Data in this exercise
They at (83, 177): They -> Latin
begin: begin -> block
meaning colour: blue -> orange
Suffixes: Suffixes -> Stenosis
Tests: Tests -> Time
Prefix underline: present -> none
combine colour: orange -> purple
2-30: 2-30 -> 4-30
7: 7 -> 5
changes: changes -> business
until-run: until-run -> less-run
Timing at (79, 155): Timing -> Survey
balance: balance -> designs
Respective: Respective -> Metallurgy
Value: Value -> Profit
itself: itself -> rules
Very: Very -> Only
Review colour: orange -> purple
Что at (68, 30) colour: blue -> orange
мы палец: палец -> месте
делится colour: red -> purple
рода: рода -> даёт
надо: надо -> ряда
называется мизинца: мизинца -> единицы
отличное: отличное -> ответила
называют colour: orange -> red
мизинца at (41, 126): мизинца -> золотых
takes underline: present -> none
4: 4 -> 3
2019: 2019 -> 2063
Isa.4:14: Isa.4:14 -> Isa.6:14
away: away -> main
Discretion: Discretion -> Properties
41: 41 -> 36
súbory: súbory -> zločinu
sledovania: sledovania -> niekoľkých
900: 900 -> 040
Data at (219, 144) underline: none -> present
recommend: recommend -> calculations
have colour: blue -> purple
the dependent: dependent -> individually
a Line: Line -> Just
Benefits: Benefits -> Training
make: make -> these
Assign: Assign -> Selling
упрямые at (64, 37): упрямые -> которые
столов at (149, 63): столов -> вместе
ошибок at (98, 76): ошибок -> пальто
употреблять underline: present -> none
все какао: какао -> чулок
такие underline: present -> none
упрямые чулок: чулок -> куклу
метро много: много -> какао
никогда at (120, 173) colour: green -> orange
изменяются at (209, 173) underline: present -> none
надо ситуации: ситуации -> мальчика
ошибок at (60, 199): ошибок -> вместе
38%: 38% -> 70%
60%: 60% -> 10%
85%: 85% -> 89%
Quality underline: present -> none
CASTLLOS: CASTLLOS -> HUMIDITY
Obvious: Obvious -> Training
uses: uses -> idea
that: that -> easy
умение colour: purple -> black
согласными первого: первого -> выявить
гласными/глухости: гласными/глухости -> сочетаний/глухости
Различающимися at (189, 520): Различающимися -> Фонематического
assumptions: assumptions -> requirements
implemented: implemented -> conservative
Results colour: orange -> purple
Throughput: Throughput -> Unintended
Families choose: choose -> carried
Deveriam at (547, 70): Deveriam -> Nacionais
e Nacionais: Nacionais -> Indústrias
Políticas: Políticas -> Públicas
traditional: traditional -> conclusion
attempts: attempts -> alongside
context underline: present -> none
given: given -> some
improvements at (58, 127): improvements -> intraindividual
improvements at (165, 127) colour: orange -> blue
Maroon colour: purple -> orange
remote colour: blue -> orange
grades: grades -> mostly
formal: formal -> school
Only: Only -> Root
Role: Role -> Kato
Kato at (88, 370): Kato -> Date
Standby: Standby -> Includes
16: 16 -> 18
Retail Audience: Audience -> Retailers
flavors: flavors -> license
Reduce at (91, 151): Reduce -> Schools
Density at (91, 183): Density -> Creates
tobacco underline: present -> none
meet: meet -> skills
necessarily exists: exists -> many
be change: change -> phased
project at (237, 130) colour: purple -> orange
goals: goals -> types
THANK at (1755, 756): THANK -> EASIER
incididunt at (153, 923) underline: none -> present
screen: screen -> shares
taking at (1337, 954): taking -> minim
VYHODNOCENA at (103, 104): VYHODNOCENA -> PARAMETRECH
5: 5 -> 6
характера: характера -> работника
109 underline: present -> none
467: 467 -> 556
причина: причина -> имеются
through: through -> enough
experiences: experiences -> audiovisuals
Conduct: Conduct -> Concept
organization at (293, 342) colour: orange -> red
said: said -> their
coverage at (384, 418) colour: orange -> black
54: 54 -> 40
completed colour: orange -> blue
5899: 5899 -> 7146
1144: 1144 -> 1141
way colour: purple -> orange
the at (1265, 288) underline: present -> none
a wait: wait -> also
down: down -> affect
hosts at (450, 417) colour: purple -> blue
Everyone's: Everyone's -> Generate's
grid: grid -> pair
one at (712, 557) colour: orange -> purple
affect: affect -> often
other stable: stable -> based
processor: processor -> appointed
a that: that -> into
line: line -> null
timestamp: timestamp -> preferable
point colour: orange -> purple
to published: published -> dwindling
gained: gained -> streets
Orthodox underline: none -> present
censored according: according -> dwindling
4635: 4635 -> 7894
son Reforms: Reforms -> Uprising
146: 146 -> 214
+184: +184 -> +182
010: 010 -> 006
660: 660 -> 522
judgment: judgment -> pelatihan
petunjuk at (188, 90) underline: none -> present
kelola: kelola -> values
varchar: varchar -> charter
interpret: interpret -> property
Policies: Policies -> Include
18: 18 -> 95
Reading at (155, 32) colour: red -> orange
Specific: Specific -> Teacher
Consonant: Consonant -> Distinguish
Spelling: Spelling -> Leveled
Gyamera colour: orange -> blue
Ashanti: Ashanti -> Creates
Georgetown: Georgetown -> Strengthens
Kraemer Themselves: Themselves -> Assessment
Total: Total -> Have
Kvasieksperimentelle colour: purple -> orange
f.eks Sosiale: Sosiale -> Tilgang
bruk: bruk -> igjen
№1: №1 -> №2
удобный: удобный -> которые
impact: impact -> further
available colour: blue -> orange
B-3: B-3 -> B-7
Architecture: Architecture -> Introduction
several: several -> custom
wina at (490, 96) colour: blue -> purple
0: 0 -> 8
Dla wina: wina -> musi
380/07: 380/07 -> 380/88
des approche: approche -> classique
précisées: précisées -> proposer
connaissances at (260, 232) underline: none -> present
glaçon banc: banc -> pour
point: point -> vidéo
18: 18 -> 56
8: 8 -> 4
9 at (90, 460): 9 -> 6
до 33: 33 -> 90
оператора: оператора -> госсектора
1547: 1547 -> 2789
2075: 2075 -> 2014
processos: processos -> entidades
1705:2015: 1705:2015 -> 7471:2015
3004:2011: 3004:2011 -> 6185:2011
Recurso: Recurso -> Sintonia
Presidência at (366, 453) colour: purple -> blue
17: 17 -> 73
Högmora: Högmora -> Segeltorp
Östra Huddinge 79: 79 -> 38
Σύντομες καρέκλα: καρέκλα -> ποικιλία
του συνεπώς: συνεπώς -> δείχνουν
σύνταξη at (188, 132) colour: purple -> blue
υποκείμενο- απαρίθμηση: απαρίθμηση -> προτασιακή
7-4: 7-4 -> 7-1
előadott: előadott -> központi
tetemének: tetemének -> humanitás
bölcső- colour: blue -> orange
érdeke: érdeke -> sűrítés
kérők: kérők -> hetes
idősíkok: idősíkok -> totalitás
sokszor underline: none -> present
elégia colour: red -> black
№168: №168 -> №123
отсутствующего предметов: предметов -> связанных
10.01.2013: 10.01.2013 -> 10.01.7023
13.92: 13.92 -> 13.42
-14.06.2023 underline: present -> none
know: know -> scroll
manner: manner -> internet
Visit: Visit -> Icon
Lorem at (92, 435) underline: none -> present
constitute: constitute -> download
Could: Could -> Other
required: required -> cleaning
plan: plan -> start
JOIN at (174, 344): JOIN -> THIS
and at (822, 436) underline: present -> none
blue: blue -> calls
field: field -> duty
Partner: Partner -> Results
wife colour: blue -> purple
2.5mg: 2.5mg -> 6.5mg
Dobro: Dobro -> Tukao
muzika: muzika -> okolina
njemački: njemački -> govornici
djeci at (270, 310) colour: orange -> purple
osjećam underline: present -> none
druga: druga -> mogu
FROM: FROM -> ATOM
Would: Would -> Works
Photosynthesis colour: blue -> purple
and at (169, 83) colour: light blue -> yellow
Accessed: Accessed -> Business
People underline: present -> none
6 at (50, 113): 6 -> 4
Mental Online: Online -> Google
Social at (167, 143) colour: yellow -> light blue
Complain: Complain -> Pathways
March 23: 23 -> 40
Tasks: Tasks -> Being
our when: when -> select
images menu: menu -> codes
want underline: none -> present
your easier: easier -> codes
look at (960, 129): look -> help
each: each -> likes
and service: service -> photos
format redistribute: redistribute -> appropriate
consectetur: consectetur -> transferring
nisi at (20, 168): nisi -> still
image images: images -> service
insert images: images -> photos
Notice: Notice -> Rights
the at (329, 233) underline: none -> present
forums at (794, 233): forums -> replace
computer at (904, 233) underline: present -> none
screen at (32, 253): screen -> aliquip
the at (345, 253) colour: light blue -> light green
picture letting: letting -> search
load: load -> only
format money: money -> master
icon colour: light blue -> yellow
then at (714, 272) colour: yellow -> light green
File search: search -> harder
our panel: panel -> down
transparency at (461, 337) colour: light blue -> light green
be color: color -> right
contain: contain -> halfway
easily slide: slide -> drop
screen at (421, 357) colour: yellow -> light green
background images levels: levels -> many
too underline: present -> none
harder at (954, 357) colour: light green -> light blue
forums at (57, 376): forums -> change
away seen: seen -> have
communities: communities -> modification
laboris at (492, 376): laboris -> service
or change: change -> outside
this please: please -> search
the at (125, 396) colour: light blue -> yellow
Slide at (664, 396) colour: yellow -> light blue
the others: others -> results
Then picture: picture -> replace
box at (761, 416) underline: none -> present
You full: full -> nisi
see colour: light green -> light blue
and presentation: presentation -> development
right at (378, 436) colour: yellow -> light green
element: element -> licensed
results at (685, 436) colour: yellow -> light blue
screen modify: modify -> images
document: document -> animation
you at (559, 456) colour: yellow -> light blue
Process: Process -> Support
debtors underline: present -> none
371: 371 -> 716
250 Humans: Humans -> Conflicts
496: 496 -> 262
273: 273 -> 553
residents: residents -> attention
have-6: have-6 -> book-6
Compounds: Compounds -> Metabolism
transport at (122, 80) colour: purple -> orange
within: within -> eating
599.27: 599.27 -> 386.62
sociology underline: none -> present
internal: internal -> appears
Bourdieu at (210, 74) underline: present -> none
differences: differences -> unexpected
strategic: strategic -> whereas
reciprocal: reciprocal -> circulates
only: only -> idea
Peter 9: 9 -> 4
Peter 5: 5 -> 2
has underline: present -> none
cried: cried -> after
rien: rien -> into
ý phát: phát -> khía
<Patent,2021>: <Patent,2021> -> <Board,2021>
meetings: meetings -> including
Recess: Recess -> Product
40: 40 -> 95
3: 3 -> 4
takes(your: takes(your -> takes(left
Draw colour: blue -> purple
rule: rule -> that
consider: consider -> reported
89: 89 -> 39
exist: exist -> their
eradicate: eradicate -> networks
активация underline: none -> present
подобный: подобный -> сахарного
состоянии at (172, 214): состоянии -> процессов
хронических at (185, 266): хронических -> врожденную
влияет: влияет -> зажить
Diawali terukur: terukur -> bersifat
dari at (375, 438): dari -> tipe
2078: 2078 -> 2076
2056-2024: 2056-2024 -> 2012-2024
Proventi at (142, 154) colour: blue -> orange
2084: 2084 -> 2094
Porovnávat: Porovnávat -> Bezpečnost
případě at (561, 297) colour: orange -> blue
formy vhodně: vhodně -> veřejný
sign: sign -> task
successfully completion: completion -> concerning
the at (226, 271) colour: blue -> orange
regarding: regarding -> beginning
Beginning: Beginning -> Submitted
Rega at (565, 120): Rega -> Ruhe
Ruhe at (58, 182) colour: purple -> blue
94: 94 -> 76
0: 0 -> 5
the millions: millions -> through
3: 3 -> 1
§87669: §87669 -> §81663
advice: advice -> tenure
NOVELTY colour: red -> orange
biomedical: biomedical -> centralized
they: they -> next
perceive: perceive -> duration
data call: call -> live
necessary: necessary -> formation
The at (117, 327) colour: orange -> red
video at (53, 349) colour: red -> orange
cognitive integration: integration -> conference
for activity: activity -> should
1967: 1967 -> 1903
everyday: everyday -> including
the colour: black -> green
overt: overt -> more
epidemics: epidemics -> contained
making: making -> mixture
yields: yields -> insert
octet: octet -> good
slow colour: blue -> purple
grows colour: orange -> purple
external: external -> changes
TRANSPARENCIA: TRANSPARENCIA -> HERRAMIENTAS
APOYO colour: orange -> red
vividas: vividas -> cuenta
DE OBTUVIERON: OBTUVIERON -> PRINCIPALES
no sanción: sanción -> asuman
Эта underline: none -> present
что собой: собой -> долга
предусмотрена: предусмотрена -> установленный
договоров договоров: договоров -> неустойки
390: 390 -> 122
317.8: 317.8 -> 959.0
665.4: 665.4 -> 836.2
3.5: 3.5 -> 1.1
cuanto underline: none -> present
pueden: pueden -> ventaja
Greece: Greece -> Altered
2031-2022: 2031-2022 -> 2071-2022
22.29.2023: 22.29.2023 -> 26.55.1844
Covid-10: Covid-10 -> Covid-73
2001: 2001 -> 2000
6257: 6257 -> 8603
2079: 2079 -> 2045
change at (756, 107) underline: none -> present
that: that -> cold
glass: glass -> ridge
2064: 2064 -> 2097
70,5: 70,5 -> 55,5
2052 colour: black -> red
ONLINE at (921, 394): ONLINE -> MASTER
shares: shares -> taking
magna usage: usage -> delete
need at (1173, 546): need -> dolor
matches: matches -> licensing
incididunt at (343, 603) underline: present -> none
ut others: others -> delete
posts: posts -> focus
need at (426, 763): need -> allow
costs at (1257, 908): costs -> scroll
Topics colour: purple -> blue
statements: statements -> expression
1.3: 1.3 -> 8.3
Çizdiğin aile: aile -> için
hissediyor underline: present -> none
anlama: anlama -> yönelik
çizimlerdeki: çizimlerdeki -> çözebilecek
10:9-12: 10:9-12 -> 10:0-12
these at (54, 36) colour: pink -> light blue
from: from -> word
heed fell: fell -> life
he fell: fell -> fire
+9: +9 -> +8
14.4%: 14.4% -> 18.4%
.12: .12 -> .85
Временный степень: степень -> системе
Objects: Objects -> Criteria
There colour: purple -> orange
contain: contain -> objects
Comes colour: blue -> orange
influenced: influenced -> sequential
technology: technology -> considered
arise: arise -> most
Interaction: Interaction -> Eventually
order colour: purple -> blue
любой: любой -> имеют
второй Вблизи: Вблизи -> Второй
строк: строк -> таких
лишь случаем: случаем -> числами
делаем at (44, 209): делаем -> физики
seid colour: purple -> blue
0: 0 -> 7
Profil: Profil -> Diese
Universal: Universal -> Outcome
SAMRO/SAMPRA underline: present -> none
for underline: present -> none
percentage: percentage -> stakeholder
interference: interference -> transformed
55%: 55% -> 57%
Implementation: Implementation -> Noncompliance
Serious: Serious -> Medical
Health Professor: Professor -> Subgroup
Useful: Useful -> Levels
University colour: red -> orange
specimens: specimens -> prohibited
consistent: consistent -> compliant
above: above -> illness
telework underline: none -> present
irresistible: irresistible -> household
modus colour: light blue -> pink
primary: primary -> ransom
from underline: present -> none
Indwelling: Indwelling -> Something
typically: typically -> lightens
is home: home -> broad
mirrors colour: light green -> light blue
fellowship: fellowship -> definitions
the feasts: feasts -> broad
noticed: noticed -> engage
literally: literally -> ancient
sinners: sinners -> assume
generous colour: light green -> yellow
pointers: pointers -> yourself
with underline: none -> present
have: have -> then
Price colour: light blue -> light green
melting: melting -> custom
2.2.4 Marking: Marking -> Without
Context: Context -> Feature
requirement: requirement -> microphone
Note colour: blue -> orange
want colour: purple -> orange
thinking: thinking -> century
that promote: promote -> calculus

Description of the task
Put the rows from the first one through the one containing "отличное: отличное -> ответила", inclusive, into a JSON list of strings with one string per row, leaving out any blank rows.

Task result
[
  "They at (83, 177): They -> Latin",
  "begin: begin -> block",
  "meaning colour: blue -> orange",
  "Suffixes: Suffixes -> Stenosis",
  "Tests: Tests -> Time",
  "Prefix underline: present -> none",
  "combine colour: orange -> purple",
  "2-30: 2-30 -> 4-30",
  "7: 7 -> 5",
  "changes: changes -> business",
  "until-run: until-run -> less-run",
  "Timing at (79, 155): Timing -> Survey",
  "balance: balance -> designs",
  "Respective: Respective -> Metallurgy",
  "Value: Value -> Profit",
  "itself: itself -> rules",
  "Very: Very -> Only",
  "Review colour: orange -> purple",
  "Что at (68, 30) colour: blue -> orange",
  "мы палец: палец -> месте",
  "делится colour: red -> purple",
  "рода: рода -> даёт",
  "надо: надо -> ряда",
  "называется мизинца: мизинца -> единицы",
  "отличное: отличное -> ответила"
]